Fiat’s engineering supremo, Dante Giacosa, did not hide his reservations about the 130 project. He did not particularly enjoy to design luxury vehicles and firmly believed Fiat shouldn’t make one. But those were the 1960s: Fiat’s upper management believed they could do everything, and it seemed they actually could. After all, Fiat was the biggest manufacturer in Europe and enjoyed an almost monopolistic position in a booming Italian car market. The 1960s Fiat was a confident company, so, understandably, Fiat’s top brasses felt entitled to a slice of the luxury car market. They wanted a flagship saloon to rival the best because Fiat could do everything and don’t you dare forget that. The Fiat 130 debuted in 1969 at the Geneva motor show and, boy, what a car it was. No half-measures taken, no resources spared: everything on the 130 was new, bumper to bumper.
Its chrome-laden body measured over 4.7 meters in length, under its vast bonnet laid an all-new 2.8 liters V6 engine designed by ex-Ferrari engineer Aurelio Lampredi. Power went to the rear wheels via either a five-speed manual or a three-speed automatic transmission.
With the 130, Fiat built a car aimed squarely at the Mercedes 250S: perhaps too much in regards to the styling, as the 130 got criticized for looking somewhat derivative. One thing was sure though, the big Fiat’s specification, finish, and presence was more than a match for the German saloon: no excuses needed to be made.

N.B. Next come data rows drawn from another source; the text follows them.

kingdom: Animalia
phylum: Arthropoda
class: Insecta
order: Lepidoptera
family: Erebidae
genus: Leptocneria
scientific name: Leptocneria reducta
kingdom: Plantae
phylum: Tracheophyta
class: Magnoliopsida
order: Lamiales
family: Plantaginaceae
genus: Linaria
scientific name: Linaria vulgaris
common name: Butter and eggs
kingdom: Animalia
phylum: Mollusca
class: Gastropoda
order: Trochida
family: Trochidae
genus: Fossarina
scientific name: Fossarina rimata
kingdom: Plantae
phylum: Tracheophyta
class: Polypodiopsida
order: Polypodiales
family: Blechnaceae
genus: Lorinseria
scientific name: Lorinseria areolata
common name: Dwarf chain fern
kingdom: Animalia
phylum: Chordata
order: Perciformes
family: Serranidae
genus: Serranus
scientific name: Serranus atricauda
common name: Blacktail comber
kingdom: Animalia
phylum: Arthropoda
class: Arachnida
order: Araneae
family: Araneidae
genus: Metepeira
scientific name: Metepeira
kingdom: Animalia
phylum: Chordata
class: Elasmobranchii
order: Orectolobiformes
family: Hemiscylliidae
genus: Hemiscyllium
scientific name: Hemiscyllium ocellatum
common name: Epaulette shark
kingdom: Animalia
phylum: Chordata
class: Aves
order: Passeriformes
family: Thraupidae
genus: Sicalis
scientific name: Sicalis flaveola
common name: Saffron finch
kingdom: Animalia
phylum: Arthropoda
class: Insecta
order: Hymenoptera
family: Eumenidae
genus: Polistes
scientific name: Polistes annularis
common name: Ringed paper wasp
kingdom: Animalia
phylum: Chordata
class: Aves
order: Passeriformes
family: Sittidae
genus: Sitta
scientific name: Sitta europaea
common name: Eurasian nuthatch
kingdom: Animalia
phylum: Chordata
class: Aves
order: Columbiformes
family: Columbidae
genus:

But the best was yet to come.
In 1972 the two most significant criticisms made to Fiat’s flagship up to that point, derivative looks and lack of power were addressed.
Pininfarina designed an utterly glorious coupé derivative of the 130, equipped with a 3,2 liters version of the V6 good for 160HP, which was extended to the saloon too.
The shape of the 130 Coupé is commonly attributed to Pininfarina’s Paolo Martin, and it’s perhaps his finest hour: it strikes a unique balance between drama and elegance. A true design classic… Yet a regrettably useless one.
The coupè did not save the 130 from being a complete market failure: only about 20.000 were made between ’69 and 1977, a quarter of which were coupès.
Punitive taxation for the engines above 2 liters of displacement meant that few Italians bought such big cars. Those who did, generally sought the distinction of a prestigious foreign brand like Mercedes or Jaguar. Today the Fiat 130 stands tall as a symbol of a bygone era when Fiat ruled and had the guts and resources to try beat Mercedes Benz at its own game.